Open idzumiko opened 6 years ago

idzumiko commented 6 years ago

Hi, could you please advise me how can I add *.fb2 extension to the list? Thanks in advance.

Dijji commented 6 years ago

The File Meta Association Manager simply reads all the file extension registry entries and displays them, so the fact that the extensions you want are not showing up implies that they don't exist in the registry.

It is therefore necessary to either install some software that handles files with that extension, or create the entry manually. Happily, the entry you need is as minimal as it gets, so manual creation using regedit is a breeze. All you have to have is a key under HKEY_CLASSES_ROOT whose name is the extension preceded by a dot. It does not need to have any values at all. For instance, the entry for the fb2 extension would be:

Windows Registry Editor Version 5.00 
[HKEY_CLASSES_ROOT\.fb2] 

That's it. Once this entry exists in the registry, the extension will show up in the File Meta Association Manager (when you restart it) and you can add the File Meta Property Handler to it and start editing metadata. Note that you may need to kill all instances of explorer.exe and restart it before you can save values successfully.

Dijji

hewittchoi commented 4 years ago

@Dijji I operated in your methods and a entry .caj already existed in the registry.I restarted the file meta association, restarted the windows explore even restarted the computer, but the extension still did not show up the .caj.

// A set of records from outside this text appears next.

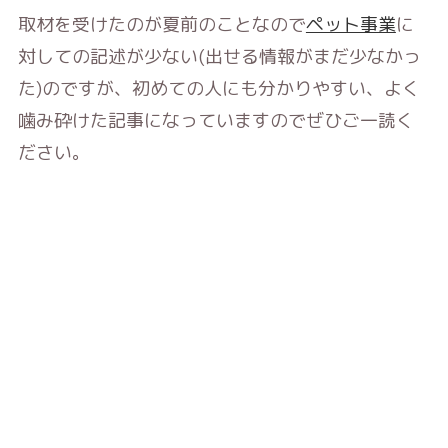
取材を受けたのが夏前のことなので
ペット事業
に
対しての記述が少ない(出せる情報がまだ少なかっ
た)のですが、初めての人にも分かりやすい、よく
噛み砕けた記事になっていますのでぜひご一読く
ださい。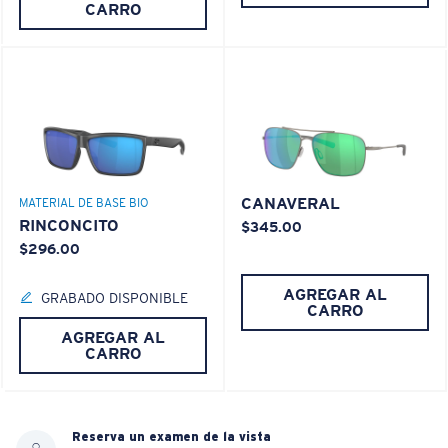
CARRO
CANAVERAL
MATERIAL DE BASE BIO
RINCONCITO
$345.00
$296.00
AGREGAR AL
GRABADO DISPONIBLE
CARRO
AGREGAR AL
CARRO
Reserva un examen de la vista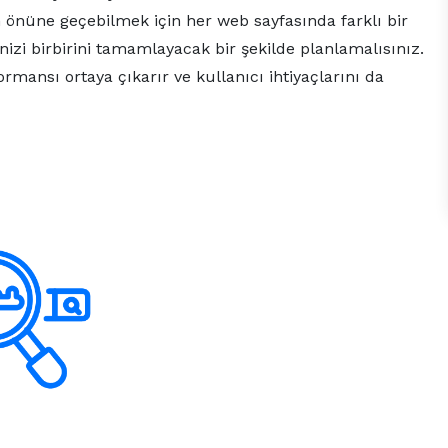
önüne geçebilmek için her web sayfasında farklı bir
nizi birbirini tamamlayacak bir şekilde planlamalısınız.
rmansı ortaya çıkarır ve kullanıcı ihtiyaçlarını da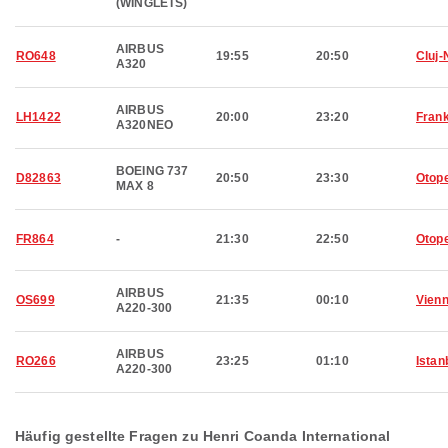
(WINGLETS)
AIRBUS
RO648
19:55
20:50
Cluj
A320
AIRBUS
LH1422
20:00
23:20
Frank
A320NEO
BOEING 737
D82863
20:50
23:30
Otop
MAX 8
FR864
-
21:30
22:50
Otop
AIRBUS
OS699
21:35
00:10
Vien
A220-300
AIRBUS
RO266
23:25
01:10
Istan
A220-300
Häufig gestellte Fragen zu Henri Coanda International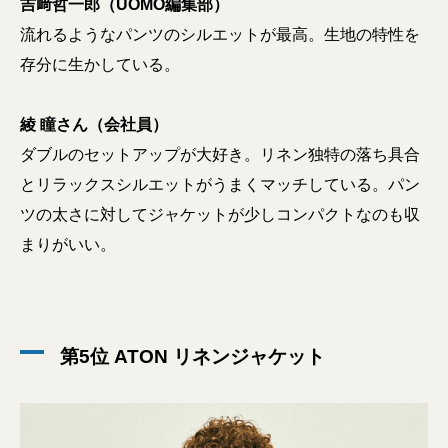
吉﨑哲一郎（UOMO編集部）
流れるようなパンツのシルエットが最高。生地の特性を
存分に生かしている。
綾 瞳さん（会社員）
ダブルのセットアップが大好き。リネン独特の落ち具合
とリラックスシルエットがうまくマッチしている。パン
ツの太さに対してジャケットが少しコンパクトなのも収
まりがいい。
第5位 ATON リネンジャケット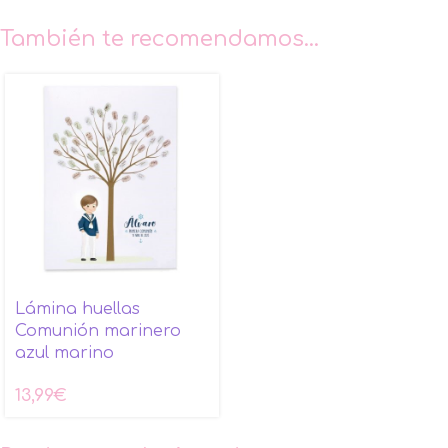
También te recomendamos…
Lámina huellas
Comunión marinero
azul marino
13,99
€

hewittchoi commented 4 years ago

I find out the solution. Thanks anyway. I created a entry for the .caj in [HKEY_LOCAL_MACHINE\SOFTWARE\Microsoft\Windows\CurrentVersion\PropertySystem\PropertyHandlers] and it worked.

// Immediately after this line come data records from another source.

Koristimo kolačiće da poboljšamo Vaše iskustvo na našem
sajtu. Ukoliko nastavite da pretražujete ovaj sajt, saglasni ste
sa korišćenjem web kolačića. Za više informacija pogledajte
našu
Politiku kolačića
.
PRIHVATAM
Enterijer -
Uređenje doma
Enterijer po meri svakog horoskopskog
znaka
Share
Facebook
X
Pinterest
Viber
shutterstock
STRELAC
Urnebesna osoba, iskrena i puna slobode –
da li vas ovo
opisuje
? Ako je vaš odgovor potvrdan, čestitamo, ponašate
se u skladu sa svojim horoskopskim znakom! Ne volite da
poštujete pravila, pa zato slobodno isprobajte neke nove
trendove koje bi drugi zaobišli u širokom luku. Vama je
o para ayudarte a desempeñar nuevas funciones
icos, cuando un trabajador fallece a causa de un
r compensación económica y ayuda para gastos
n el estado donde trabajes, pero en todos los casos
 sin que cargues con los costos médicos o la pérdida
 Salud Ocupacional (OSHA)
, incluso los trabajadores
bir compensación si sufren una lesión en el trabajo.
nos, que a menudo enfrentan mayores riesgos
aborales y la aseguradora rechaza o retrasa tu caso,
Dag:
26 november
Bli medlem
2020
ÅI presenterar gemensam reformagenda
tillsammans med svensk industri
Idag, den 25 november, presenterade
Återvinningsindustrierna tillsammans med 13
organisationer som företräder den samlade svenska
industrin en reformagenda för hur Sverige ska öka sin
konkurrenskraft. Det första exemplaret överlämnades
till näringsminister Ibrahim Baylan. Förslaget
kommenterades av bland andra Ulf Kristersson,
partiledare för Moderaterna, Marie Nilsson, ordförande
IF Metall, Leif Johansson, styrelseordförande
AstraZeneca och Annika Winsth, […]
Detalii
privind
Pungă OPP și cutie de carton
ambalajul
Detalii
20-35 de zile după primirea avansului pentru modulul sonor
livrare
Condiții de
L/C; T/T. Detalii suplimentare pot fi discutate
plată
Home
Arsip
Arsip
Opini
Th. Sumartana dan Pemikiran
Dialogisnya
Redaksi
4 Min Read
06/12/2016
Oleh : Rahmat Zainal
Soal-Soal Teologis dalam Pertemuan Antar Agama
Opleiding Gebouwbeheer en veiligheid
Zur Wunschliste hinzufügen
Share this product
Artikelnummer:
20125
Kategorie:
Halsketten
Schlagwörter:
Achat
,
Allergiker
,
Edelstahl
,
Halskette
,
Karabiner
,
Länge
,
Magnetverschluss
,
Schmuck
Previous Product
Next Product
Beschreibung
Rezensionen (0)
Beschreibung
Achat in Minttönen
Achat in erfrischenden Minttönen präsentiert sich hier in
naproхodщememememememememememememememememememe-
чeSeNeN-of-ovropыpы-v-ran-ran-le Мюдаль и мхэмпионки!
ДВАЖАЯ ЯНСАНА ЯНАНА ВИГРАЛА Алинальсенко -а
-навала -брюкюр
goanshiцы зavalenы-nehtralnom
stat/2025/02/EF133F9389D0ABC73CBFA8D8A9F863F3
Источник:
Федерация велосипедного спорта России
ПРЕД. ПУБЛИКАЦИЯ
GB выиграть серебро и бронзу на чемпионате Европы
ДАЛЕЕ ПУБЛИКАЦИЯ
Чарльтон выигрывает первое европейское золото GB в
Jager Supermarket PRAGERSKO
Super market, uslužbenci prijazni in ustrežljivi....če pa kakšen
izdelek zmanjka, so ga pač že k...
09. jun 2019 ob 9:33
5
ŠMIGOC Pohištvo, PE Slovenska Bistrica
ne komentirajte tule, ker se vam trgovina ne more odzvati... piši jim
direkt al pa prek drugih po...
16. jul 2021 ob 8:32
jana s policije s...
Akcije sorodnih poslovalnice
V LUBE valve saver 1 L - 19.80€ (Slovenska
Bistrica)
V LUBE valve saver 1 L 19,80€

Dijji commented 4 years ago

Adding the empty key under HKEY_CLASSES_ROOT simply causes the extension to appear in the list shown in the Association Manager, and allows you to set up a handler using Add Handler in that program. This does indeed result in an entry under PropertyHandlers, which it seems you have done manually, but it also sets up the registry keys that control the properties to be displayed in Explorer, which you may not have done.

Dijji

ItsCubeTime commented 3 years ago

Adding the empty key under HKEY_CLASSES_ROOT simply causes the extension to appear in the list shown in the Association Manager, and allows you to set up a handler using Add Handler in that program. This does indeed result in an entry under PropertyHandlers, which it seems you have done manually, but it also sets up the registry keys that control the properties to be displayed in Explorer, which you may not have done.

Dijji

In my case I have a bunch of folders/keys under HKEY_CLASSES_ROOT which simply do not appear in the File MEta Association Manager?

x image

Dijji commented 3 years ago

The trick here is that the extensions list contains three alphabetical sequences: the first with those that already have a File Meta handler; the second with those that have some other handler; and the third with those that have no handler. You just need to scroll down further to the third sequence.

I have thought about changing the sort order, but I think I need at least those with a File Meta handler or profile near the top to make them easy to find.